======== Data for analysis
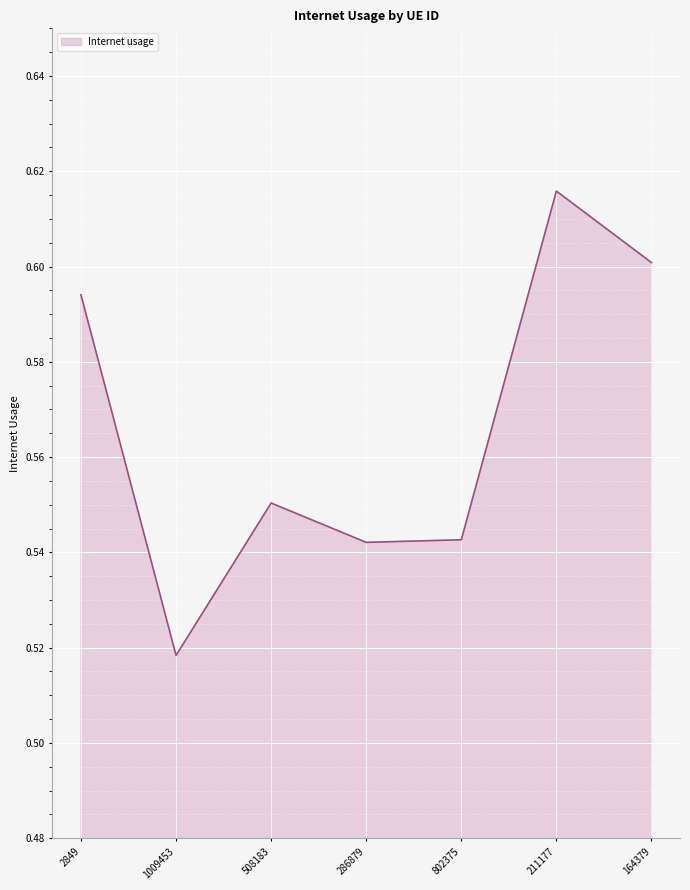

What position from the right is 164379?

1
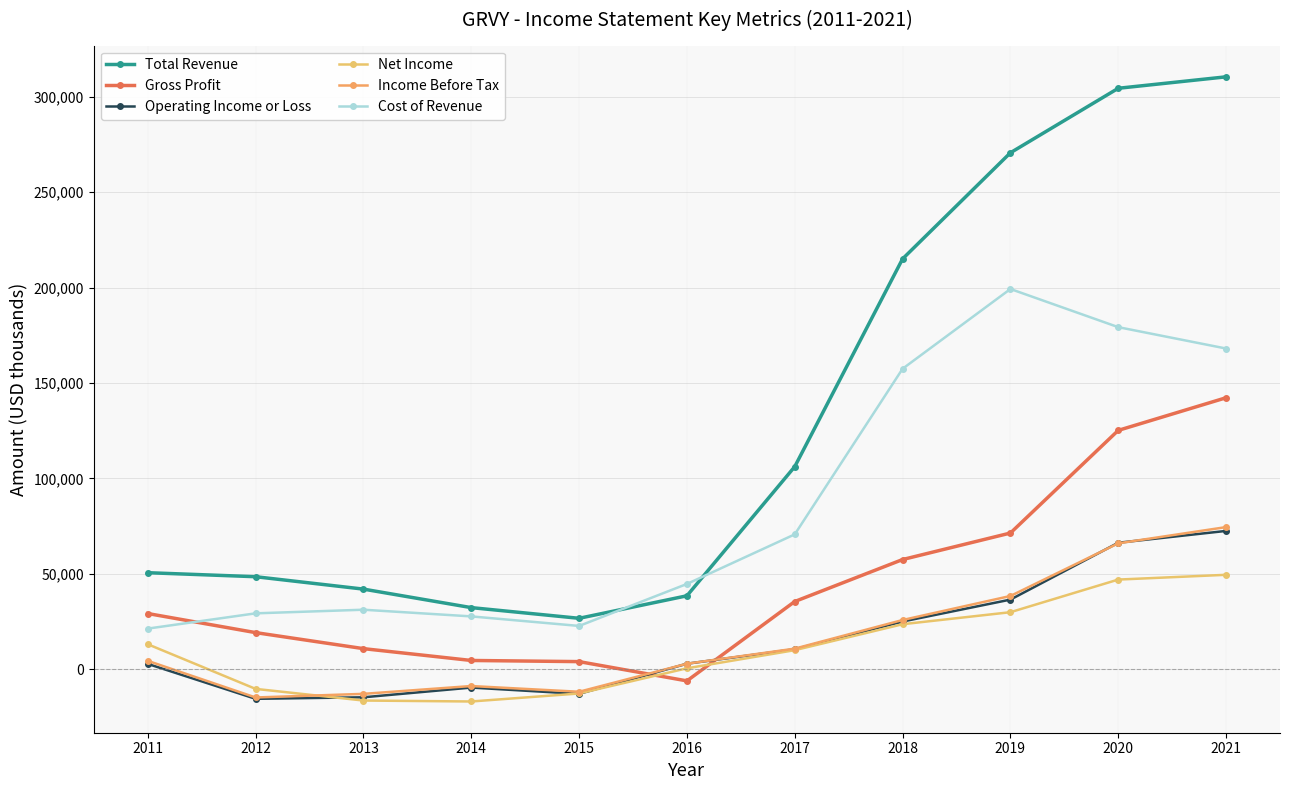

Is this an area chart (filled region under the line)?

No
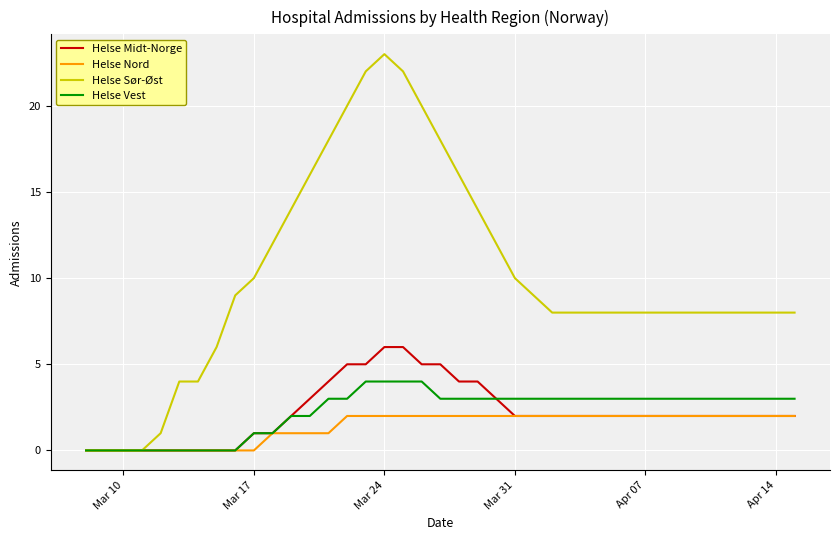

List the series in order of their peak value, lowest first.

Helse Nord, Helse Vest, Helse Midt-Norge, Helse Sør-Øst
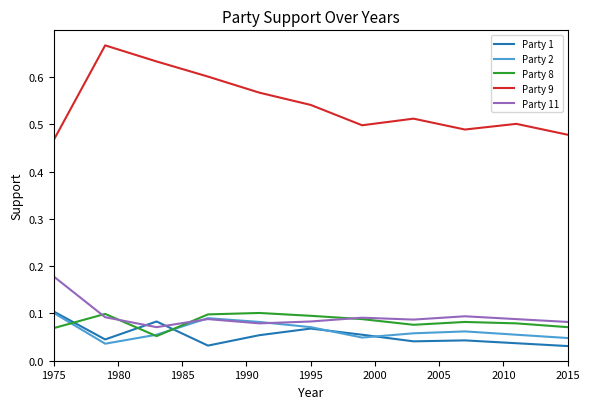

True or false: Party 8 and Party 1 cross at least once.

True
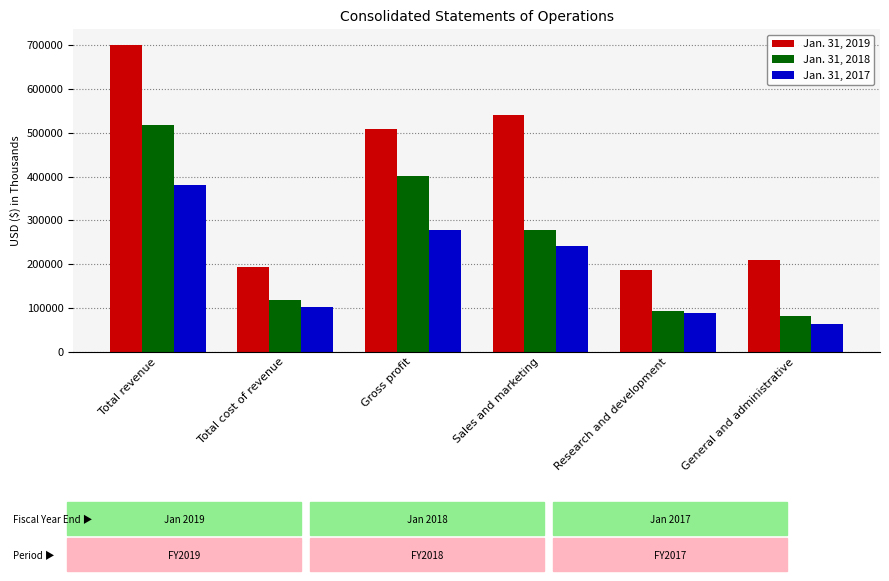

What is the average value of the Jan. 31, 2018 series?

248149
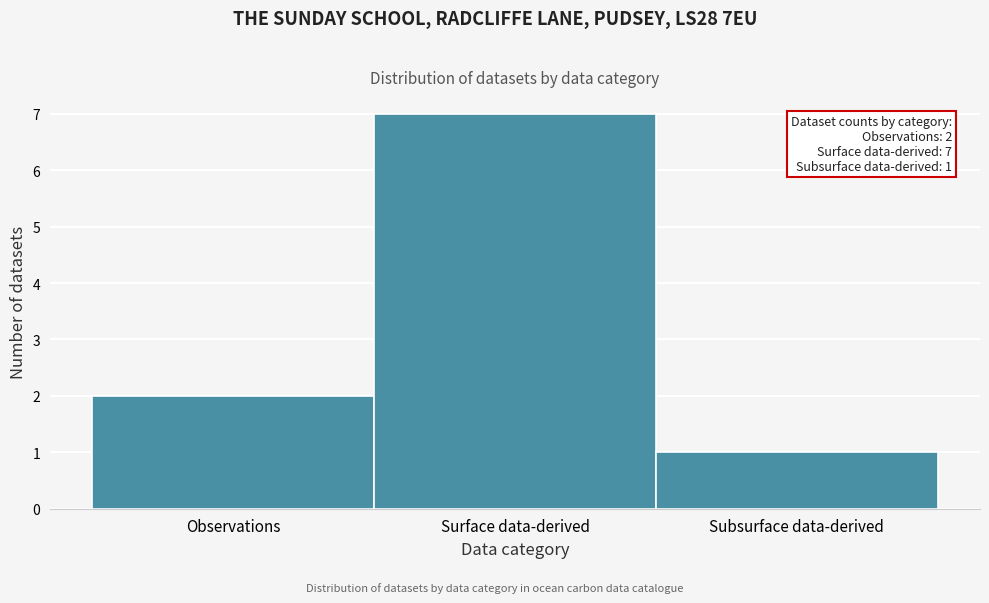

Reading right to left, what are all the values shown in this chart?

Subsurface data-derived=1	Surface data-derived=7	Observations=2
================
What needs to be done :: Print the items word for word, starting with the line that contains "List the series" and continuing through the end of the items, and leave the pictures out of your answer.

Output of the task ::
List the series in order of their peak value, lowest first.

Helse Nord, Helse Vest, Helse Midt-Norge, Helse Sør-Øst

True or false: Party 8 and Party 1 cross at least once.

True

What is the average value of the Jan. 31, 2018 series?

248149

Reading right to left, what are all the values shown in this chart?

Subsurface data-derived=1	Surface data-derived=7	Observations=2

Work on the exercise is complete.